Charles Russell Orcutt or C.R. Orcutt (born 27 April 1864 in Hartland, Vermont; died in Haiti 25 August 1929) was a noted naturalist sometimes called "cactus man" because on many expeditions he found new species of cacti. He was active in the San Diego Society of Natural History, promoting the foundation of a local natural history museum, now the San Diego Natural History Museum. He edited the American Botanist (1898–1900), American Plants (1907–1910), and Western Scientist (1884–1919) and in his collecting work, made contributions to the fields of botany and malacology. In 1908 Orcutt issued an exsiccata-like series called Californian and Mexican plants.

==Biography==
Orcutt was the eldest of five children of Herman Chandler Orcutt and Eliza Eastin Gray Orcutt. In 1879, the Orcutt family moved to San Diego, where his father, a horticulturalist, opened a nursery near the ruins of the San Diego Mission de Alcalá. Orcutt worked with his father, collecting plant specimens in the San Diego area and Baja California. He traveled there with Charles Christopher Parry, Cyrus Pringle, and Marcus E. Jones, with whom he learned to properly catalog, collect, and preserve specimens. The genus Orcuttia and variants are named for him. In 1884 he began The West American Scientist, which he irregularly published until 1919. He began to be referred to as witty and as a hopeless eccentric. The year 1892 proved significant for him as his father died and he married a doctor from New York named Olive Lucy Eddy.
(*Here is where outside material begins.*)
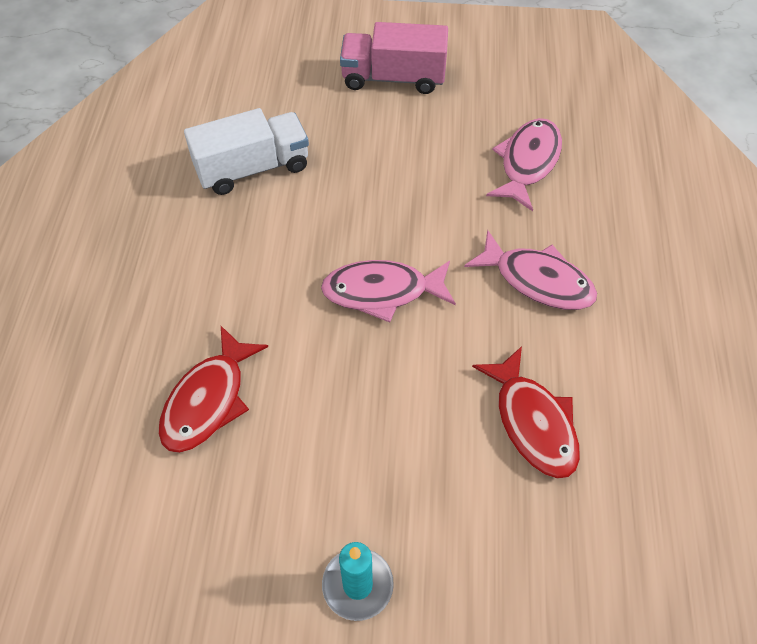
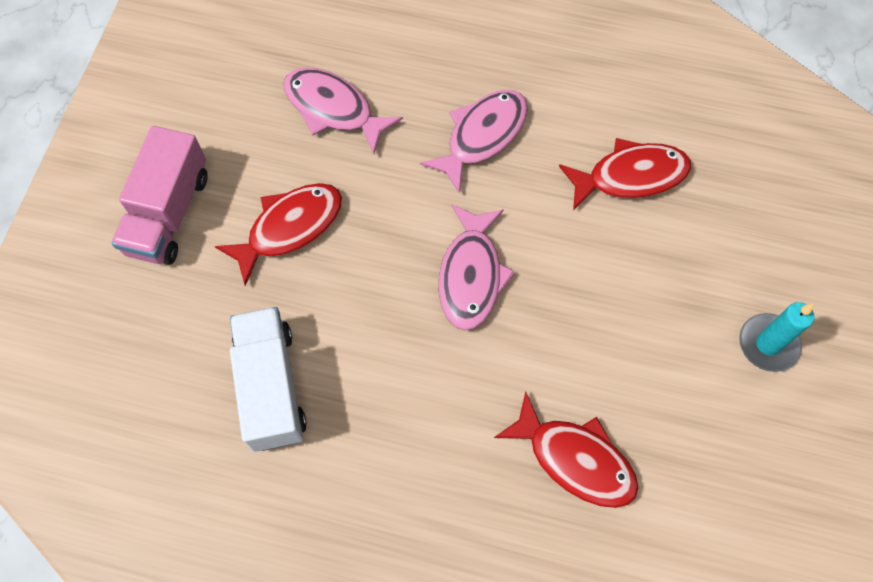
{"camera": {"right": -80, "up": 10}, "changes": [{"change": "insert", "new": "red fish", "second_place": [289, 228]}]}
Eddy was among the first women to earn a Doctor of Medicine degree at the University of Michigan’s Homœopathic Medical College at Ann Arbor, in 1882. Her medical practice did much to support them, and with her sister Clara she published a magazine titled Out of Doors For Women. The couple had four children.

At first Orcutt primarily collected plant specimens, but his interest began to shift from botany to conchology (Eugene Coan identified Charles Orcutt as a “pioneer malacologist”). He is credited with discovering at least three new Mollusca: Black abalone subspecies Haliotis cracherodii bonita and Haliotis cracherodii rosea, and Haliotis corrugata subspecies diegoensis. A new genus he found was named after him: Coralliochama orcutti. He went on expeditions, often alone, to El Sauzal, Punta Banda, and as far south as Misión San Fernando Rey de España de Velicatá. He shipped a huge collection of fossils he gathered in San Quintín Bay to the American Museum of Natural History in New York. His Baja trips continued through 1919. He also traveled in Texas, Arizona, Mexico and Central America.

By 1922, Charles seldom returned home, spending time in Jamaica and Haiti. He maintained a residence in Jamaica in 1927 and in 1929 the Smithsonian Institution funded him for work in Haiti. After seven months of work there, he was exhausted and ill and stayed with an American embassy official in Jérémie until he was hospitalized.

Charles Russell Orcutt died of malaria on the morning of 25 August 1929. He is buried in Port-au-Prince.

Orcutt is commemorated in the scientific name of a species of lizard, Sceloporus orcutti.